Foto Satria Unggul Wicaksana Dosen UM Surabaya (Humas)
Gegap gempita pesta demokrasi sudah mulai dirasakan di Indonesia. Beberapa tokoh mulai bermunculan dan dan diusung sebagai calon orang nomor satu di Indonesia.
Sebagai negara demokrasi, Indonesia dituntut terus melakukan regenerasi kepemimpinan, mulai dari tingkat lokal hingga kepemimpinan nasional. Regenerasi kepemimpinan melalui Pemilihan Umum (Pemilu).
Mengutip Bawaslu RI 2021, pemilu 2024 akan menghadapi berbagai tantangan, mulai dari kesulitan hak pilih lantaran banyaknya surat suara, adanya irisan tahapan penyelenggaraan yang akan berjalan bersamaan antara pemilu dan pilkada, serta pemutakhiran data pemilih disinyalir akan menjadi masalah pada Pemilu 2024.
Dosen Universitas Muhammadiyah Surabaya (UM Surabaya) Satria Unggul Wicaksana menjelaskan, DPR, pemerintah, dan KPU menyepakati besaran anggaran Pemilu 2024 sebesar Rp 76 triliun. Anggaran tersebut dialokasikan kepada peserta pemilu untuk alat peraga, kampanye, serta biaya logistik lainnya.
“Jika tidak digunakan untuk terobosan pemilu dan habis di logistik, tentu hal tersebut menjadi masalah serius dalam wujudkan Pemilu yang langsung, bebas, rahasia, jujur, dan adil (luber jurdil),”jelas Satria Sabtu (11/9/23)

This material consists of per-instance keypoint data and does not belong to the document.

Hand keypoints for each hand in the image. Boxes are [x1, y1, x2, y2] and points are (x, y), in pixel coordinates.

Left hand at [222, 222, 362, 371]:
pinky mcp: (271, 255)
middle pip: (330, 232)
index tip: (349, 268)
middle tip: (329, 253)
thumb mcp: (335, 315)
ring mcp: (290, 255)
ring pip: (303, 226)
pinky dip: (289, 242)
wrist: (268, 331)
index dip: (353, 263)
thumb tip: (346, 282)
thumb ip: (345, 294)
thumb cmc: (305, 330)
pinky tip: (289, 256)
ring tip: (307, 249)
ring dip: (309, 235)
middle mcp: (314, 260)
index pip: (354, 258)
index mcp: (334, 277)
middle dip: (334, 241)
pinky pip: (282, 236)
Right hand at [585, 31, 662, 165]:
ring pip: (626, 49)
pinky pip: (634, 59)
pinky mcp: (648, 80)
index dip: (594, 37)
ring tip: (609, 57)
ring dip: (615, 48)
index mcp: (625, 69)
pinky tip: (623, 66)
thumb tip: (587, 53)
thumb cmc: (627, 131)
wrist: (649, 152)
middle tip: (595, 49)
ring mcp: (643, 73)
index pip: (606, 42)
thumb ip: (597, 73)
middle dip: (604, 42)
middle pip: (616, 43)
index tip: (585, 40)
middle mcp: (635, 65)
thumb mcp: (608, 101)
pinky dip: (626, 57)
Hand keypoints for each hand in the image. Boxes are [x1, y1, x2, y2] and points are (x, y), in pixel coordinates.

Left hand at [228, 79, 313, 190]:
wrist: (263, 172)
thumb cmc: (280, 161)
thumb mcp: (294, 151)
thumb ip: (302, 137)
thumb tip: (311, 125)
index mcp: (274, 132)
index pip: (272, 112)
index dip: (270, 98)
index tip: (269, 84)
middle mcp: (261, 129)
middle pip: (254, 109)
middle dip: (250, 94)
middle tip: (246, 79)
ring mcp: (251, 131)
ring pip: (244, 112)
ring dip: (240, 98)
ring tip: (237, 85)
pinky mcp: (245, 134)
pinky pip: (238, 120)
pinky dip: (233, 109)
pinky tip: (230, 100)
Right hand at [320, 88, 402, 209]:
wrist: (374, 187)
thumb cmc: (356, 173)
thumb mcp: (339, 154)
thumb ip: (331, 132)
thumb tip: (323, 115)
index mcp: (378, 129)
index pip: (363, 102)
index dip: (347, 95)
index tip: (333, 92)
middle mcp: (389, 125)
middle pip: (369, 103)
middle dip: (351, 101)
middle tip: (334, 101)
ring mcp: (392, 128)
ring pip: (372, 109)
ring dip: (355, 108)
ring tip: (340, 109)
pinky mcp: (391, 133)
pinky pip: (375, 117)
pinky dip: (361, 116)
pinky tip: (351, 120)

Menurutnya isu suku, ras, agama, adat-istiadat (SARA) yang digunakan oleh peserta Pemilu, termasuk penggunaan isu politik uang, menguatnya populisme, hadirnya calon peserta pemilu yang merupakan mantan narapidana korupsi, serta politik dinasti yang menjadi tantangan yang sangat berat dalam jalannya Pemilu 2024.

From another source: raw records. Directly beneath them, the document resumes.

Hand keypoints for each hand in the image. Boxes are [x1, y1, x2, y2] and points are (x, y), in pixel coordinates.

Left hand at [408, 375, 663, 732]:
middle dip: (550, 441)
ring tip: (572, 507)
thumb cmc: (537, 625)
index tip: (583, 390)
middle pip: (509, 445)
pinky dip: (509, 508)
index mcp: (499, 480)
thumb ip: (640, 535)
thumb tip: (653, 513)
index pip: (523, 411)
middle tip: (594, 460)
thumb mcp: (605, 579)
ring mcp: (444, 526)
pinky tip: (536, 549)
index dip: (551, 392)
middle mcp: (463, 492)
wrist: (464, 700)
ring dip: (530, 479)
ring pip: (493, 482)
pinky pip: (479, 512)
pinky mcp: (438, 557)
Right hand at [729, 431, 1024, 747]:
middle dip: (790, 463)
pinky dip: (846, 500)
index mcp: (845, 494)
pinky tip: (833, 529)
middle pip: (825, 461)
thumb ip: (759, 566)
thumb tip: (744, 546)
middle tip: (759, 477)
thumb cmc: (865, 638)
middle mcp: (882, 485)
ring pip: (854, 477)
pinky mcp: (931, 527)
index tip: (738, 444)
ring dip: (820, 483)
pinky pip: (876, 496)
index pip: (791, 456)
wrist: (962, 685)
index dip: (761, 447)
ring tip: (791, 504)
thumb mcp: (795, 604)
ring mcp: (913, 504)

Satria yang juga Direktur Pusad Studi Anti Korupsi dan Demokrasi membagikan tiga pesan yang perlu dilakukan oleh masyarakat menjelang Pemilu 2024 ini.

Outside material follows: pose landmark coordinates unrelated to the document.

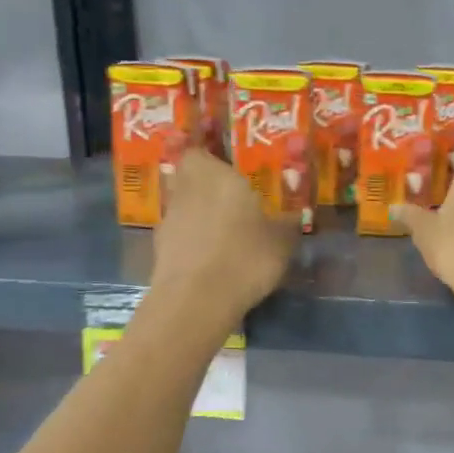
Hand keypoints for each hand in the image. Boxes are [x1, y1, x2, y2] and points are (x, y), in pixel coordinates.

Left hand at [152, 149, 299, 317]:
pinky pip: (181, 235)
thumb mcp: (282, 240)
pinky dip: (194, 242)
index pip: (200, 151)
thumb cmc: (245, 256)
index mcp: (214, 175)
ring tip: (227, 234)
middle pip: (190, 178)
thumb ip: (288, 222)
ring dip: (200, 215)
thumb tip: (294, 215)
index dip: (212, 159)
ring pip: (184, 206)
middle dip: (208, 187)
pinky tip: (214, 259)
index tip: (232, 172)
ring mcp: (169, 220)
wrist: (196, 301)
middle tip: (234, 201)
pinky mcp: (159, 249)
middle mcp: (186, 190)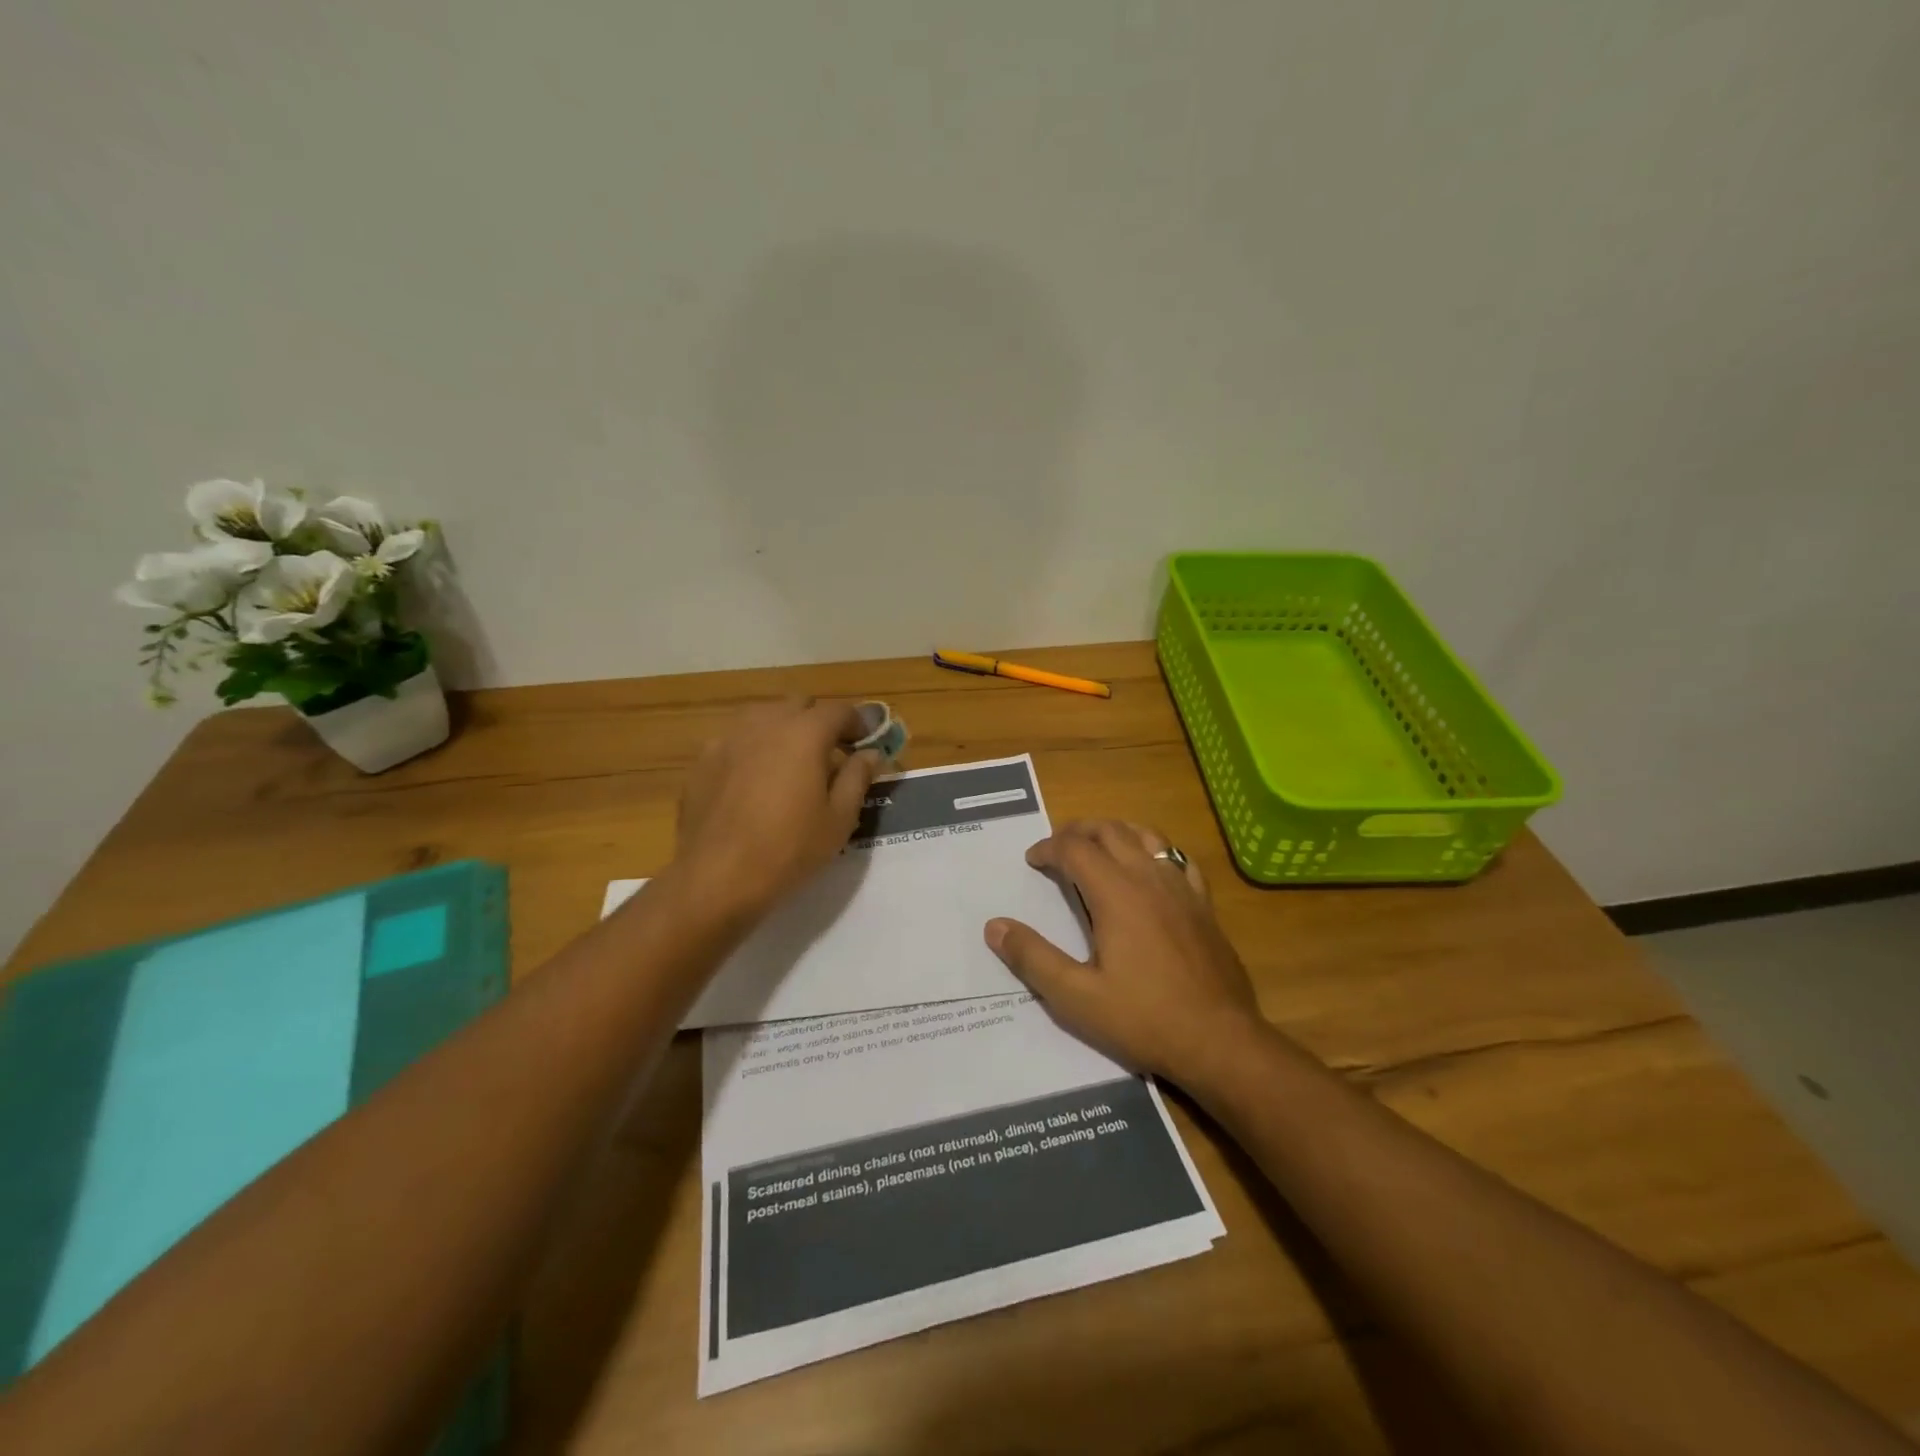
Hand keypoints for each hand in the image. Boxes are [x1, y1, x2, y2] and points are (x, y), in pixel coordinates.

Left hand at [673, 698, 883, 920]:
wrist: (716, 876)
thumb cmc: (789, 849)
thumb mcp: (839, 819)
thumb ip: (857, 777)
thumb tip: (869, 754)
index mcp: (804, 733)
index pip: (839, 711)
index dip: (858, 724)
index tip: (866, 744)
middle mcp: (765, 723)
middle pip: (799, 706)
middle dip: (819, 722)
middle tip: (830, 755)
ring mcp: (728, 738)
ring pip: (764, 718)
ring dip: (784, 731)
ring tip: (790, 765)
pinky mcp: (703, 760)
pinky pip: (736, 741)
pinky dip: (753, 750)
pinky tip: (753, 783)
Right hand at [984, 820, 1261, 1083]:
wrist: (1220, 1041)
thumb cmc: (1144, 1019)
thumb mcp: (1076, 997)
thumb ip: (1033, 958)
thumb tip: (995, 926)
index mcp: (1116, 893)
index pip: (1075, 849)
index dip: (1048, 848)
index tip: (1032, 861)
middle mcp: (1149, 878)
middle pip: (1110, 831)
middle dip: (1078, 831)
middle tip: (1058, 847)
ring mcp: (1182, 889)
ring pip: (1147, 836)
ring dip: (1116, 831)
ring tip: (1098, 845)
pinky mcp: (1204, 905)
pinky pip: (1179, 859)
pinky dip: (1155, 850)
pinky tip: (1151, 867)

Pertama, pemilih harus melakukan tracking terhadap rekam jejak peserta Pemilu, baik partai, maupun calon legislatif, calon presiden-wapres, dan calon kepala daerah. Rekam jejak dalam kaitannya dengan integritas, tidak terlibat dalam politik dinasti sehingga dapat menguatkan demokrasi Indonesia
Kedua, menghindari berbagai penyakit demokrasi, seperti intervensi politik uang, penggunaan isu SARA, serta upaya memecah-belah persatuan yang lainnya, agar estafet kepemimpinan yang dilakukan pada Pemilu 2024 mampu menghasilkan pemimpin yang diharapkan masyarakat.
Ketiga, resielensi masyarakat perlu diperkuat, dengan tetap aman untuk menyampaikan kritik secara bertanggungjawab baik secara langsung maupun melalui media sosial.
“Resielensi untuk memilih calon pemimpin yang dapat menunjukkan komitmen politik yang kuat untuk pertahankan demokrasi, HAM, anti-korupsi, serta komitmen dalam mensejahterakan masyarakat,”pungkas Satria.